Electrochemically fabricated nanostructures in energy storage and conversion applications

Abstract

In order to move away from the carbon-based energy technologies, electrochemical energy production and storage is under serious consideration as an alternative energy/power source. The future success of this global effort is under review, and researchers are looking forward to designing more sustainable and environmentally friendly electrochemical energy storage and conversion (EESC) systems. Electrochemical energy storage and conversion systems in the broadest sense have three variants: batteries, fuel cells, and electrochemical capacitors, also known as supercapacitors. The energy storage and conversion mechanisms in these three systems are different, but the energy-providing processes in these systems-all follow solid state and surface interface chemistry, taking place in active electrode materials and at the phase boundary of the electrode/electrolyte interface. Also, all three systems consist of two electrodes which are in contact with the electrolyte but separated by a membrane. Conventional materials used in these systems cannot meet the ever-increasing demand for energy. Thereby, designing efficient and miniaturized EESC devices that achieve high energy storage or delivery at high charge and discharge rates and with lifetimes capable of matching the specific requirements of applications is one of the major challenges facing today’s research community.
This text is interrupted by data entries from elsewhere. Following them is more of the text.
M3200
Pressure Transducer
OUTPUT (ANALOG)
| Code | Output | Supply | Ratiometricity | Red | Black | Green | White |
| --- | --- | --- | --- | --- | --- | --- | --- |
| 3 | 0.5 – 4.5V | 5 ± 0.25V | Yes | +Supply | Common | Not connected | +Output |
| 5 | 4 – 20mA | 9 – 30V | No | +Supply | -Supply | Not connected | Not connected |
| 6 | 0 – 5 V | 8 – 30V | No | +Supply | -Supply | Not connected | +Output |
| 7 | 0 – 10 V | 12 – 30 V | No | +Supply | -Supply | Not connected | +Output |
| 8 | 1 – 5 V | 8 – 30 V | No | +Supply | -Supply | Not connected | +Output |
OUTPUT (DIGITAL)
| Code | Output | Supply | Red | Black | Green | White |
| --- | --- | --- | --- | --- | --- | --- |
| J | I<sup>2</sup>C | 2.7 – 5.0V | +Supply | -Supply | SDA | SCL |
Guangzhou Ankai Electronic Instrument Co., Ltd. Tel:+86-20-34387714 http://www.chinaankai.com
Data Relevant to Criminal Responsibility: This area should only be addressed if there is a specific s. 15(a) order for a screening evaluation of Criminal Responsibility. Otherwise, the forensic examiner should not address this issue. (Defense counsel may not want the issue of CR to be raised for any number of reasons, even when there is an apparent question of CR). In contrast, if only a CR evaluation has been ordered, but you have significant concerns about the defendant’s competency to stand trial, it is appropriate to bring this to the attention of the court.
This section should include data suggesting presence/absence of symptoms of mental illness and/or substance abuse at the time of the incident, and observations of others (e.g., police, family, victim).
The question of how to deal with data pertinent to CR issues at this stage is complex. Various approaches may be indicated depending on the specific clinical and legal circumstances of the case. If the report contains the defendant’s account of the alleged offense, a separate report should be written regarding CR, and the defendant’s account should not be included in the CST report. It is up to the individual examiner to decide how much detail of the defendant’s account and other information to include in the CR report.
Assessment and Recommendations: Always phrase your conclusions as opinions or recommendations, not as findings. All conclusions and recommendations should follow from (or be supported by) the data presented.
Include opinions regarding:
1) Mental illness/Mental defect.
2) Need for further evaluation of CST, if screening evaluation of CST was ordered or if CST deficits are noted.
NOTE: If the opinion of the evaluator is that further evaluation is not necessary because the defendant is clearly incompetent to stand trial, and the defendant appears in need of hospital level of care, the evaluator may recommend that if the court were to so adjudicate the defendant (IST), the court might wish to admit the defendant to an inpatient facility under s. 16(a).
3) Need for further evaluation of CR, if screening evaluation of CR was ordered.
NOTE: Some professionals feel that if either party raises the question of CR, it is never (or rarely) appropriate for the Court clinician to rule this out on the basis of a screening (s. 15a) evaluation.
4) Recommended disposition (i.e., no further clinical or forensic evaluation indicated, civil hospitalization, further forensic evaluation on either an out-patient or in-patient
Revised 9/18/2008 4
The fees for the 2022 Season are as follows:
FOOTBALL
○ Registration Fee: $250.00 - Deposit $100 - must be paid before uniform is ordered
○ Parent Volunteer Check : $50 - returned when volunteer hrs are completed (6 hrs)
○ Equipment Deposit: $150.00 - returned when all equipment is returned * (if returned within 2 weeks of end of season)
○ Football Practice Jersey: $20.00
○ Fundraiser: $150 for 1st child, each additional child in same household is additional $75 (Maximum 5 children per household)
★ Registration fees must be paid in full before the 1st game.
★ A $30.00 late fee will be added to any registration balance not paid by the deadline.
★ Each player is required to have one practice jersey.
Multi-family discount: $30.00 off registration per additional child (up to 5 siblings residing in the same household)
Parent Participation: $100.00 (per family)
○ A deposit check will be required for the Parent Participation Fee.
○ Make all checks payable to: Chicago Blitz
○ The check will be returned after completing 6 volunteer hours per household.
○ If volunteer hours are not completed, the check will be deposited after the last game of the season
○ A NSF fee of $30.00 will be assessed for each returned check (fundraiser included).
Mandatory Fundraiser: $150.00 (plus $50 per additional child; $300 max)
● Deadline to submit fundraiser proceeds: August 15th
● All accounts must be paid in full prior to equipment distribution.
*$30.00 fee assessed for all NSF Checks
Thereby, this chapter will review some of the recent developments (2010-2012) in the fabrication of nanostructured electrode materials by electrochemical methods and their application in the fuel cells and supercapacitors. Furthermore, novel nanowire-/nanoparticle-based electrodeposited nano-heterostructures (Armand M, Tarascon JM, Nature 451:652, 2008; Chmiola J, Largeot C, Taberna PL, Simon P, Gogotsi Y, Science 328:480, 2010; Tarascon JM, Armand M, Nature 414:359, 2001) and their advantages over conventional electrode materials will be discussed.